Following the publication of the Civil Justice Council’s interim report on litigation funding, industry leaders and experts have opined on the future direction of UK’s funding market. At a recent industry conference, attendees were treated to the views of the head of one of the country’s most important judicial bodies when it comes to litigation funding.
Reporting by CDR covers remarks delivered by Andrew Lenon KC, chairman of the Competition Appeal Tribunal (CAT) at the Global Class Actions Symposium.
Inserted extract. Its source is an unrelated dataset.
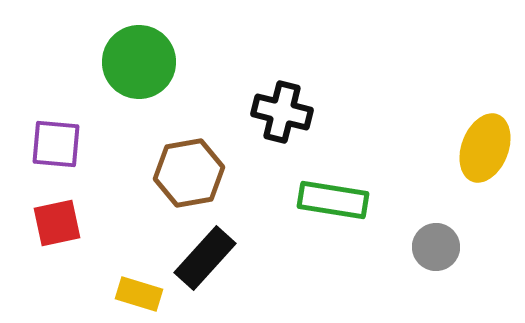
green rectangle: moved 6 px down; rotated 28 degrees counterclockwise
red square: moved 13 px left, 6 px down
The keynote speech on the second day of the symposium saw Lenon discuss the current state of the CAT and the involvement of third-party funding, which he described as “essential to the success of the collective proceedings regime.”
Lenon noted that despite the period of uncertainty in the initial aftermath of the PACCAR decision, he suggested that “it seems likely that the UK market for litigation funding and collective proceedings will continue to grow.” Furthermore, Lenon argued that in this growth environment, the result would be the emergence of a “fully functioning competitive market for litigation funding.”
The CAT’s chairman emphasised the tribunal’s role “to clarify the legal principles relating to funding arrangements”, with a focus on ensuring that “collective proceedings do not become a cash cow to funders and lawyers, with minimal returns to class members.” However, in a welcome nod to funders and lawyers alike, Lenon assured that the CAT “will be slow to interfere with funding arrangements freely negotiated between funders and class representatives.”
Whilst he acknowledged that the CAT must keep a close eye to ensure that funder’s fees and legal costs do not spiral out of control, Lenon agreed that it was “entirely legitimate for funders to seek a return on their investment.” In summarising the CAT’s position on interfering with litigation funding agreements, Lenon said that “the tribunal should therefore be slow to second guess.”